Duygusal zekânın şartları: 
* Kendini tanımak 
* Duygularını kontrol etmek
* Empati 
* Başkalarıyla iyi ilişkiler kurmak
* Kurulan iyi ilişkileri sürdürebilmektir.

Zekâ çeşitlerini daha iyi anlayabilmek için şöyle bir örnek sanırım daha yararlı olacaktır. Bir tehlike anında zihinsel zekâ tepkisiz kalır. Duygusal zekâ korkutur. Ruhsal zekâ ise yarıştırır. Bir iş yaparken önümüze çıkacak engelleri kaldırarak işe başlamalı, yerimizden kalkarak eyleme hazır hale gelmeliyiz. Özgüvenimizi hiçbir zaman kaybetmeden hayallerimize ulaşmak için çalışmalıyız. Düşünce gücümüzü kullanarak hayatımızı olumlu bir şekilde yönlendirmeyi öğrenmeliyiz. Hayatımızı değiştirecek, düşünce gücümüzü harekete geçirecek etkinlikler kendimizi hazırlamalıyız.

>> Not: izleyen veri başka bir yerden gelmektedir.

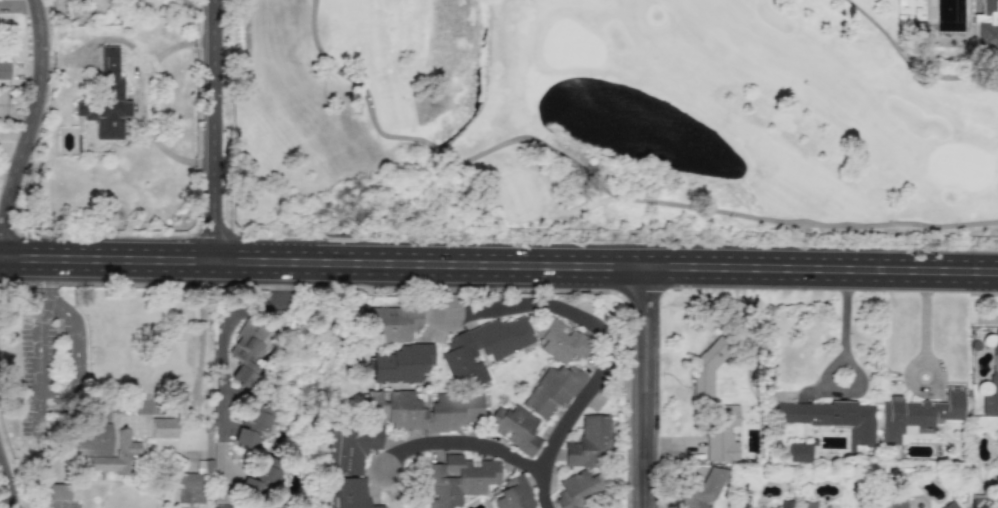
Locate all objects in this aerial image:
building: (99, 6)
building: (987, 23)
road: (910, 64)
building: (4, 70)
road: (359, 86)
building: (106, 99)
park: (619, 119)
road: (32, 121)
road: (215, 131)
road: (590, 204)
road: (709, 209)
road: (498, 265)
road: (42, 282)
road: (843, 322)
building: (392, 323)
road: (200, 331)
building: (559, 340)
building: (482, 348)
road: (608, 349)
building: (245, 351)
building: (401, 363)
road: (223, 367)
building: (704, 370)
building: (991, 387)
road: (646, 388)
building: (552, 390)
road: (59, 396)
building: (422, 410)
building: (918, 413)
building: (830, 417)
building: (250, 425)
building: (162, 427)
building: (514, 428)
road: (459, 431)
building: (720, 433)
building: (588, 441)
building: (101, 447)
building: (348, 447)
building: (798, 452)
building: (260, 475)
building: (457, 480)
building: (995, 483)
road: (7, 487)
building: (188, 487)
building: (576, 489)
building: (700, 489)
building: (56, 492)
building: (352, 493)
building: (514, 494)
building: (739, 500)
building: (894, 501)
building: (995, 502)
building: (784, 503)
building: (806, 504)
building: (948, 505)
building: (276, 506)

Psikiyatrist Prof. Sayın Nevzat TARHAN: “Çocuk bir şeyi isteyerek öğrenirse verim artar. Öğrenmeye karşı istek ve ihtiyaç duyarsa, yapacağına inanma gücü de artar. Öğreneceği bilginin kendisine yararlı olacağını bilirse öğrenme isteği artıyor. Bunlar da çocukta ruhsal zekâyı geliştirmektedir.” diyor.

Öğrenci her şeyden önce insandır. Onların da korkuları, umutları, güçlü ve zayıf yönleri vardır. Çocukların yeteneklerinin de bir sınırı vardır. Her çocuğun ayrı ayrı yetenekleri olduğunu unutmayalım. Her çocuktan aynı başarıyı beklemek doğru olmaz. Çocukların başarısını, daha başarılı çocuklarla kıyaslayarak ölçmek yanlıştır. Önemli olan çocuğun kendi yeteneklerine göre başarılı olup olmadığına bakmamız gerekmektedir. Başarıların mutluluk ve huzur getirdiğini biliyoruz. Fakat bu başarının büyük uğraşlardan sonra geldiğini de göz ardı etmeyelim. 

Çocuk eğitiminde anne-baba, çevre ve öğretmenlerin ortak sorumlulukları vardır. Aile öğretmenle iyi bir diyalog içinde olmalıdır. Öğretmen de mümkün olduğu kadar her veliye ulaşarak onları tanımaya çalışmalıdır. Özellikle problemli çocukların eğitiminde beraber çalışmaya ihtiyaç vardır. Öğrenmenin daha verimli bir hale gelmesi için okulda karşılıklı sevgi ve saygı, okulun havasını etkileyerek, okul öğrenci tarafından sevilen bir mekân haline gelir. Her gün okula severek, koşarak, isteyerek gelir. 

Okul öğrenciye sevdirilmelidir. Fiziki yapısıyla onlara gösterilecek tutum ve davranışların sıcak olması gerekir. Okul yönetimi, öğretmen ve veliler elbirliği içerisinde ellerinden gelen her şeyi yapmak zorundadırlar. Eğer bunlar yapılırsa okul bir sevgi bahçesine dönüşür. Bu bahçeden de en verimli güller, laleler, menekşeler, sümbüller yetişir. Bu çiçeklerin kokusu da tüm dünyaya yayılır. Bu kokuyu hissedenler de huzurlu ve mutlu olur. Bizim de istediğimiz bu değil midir?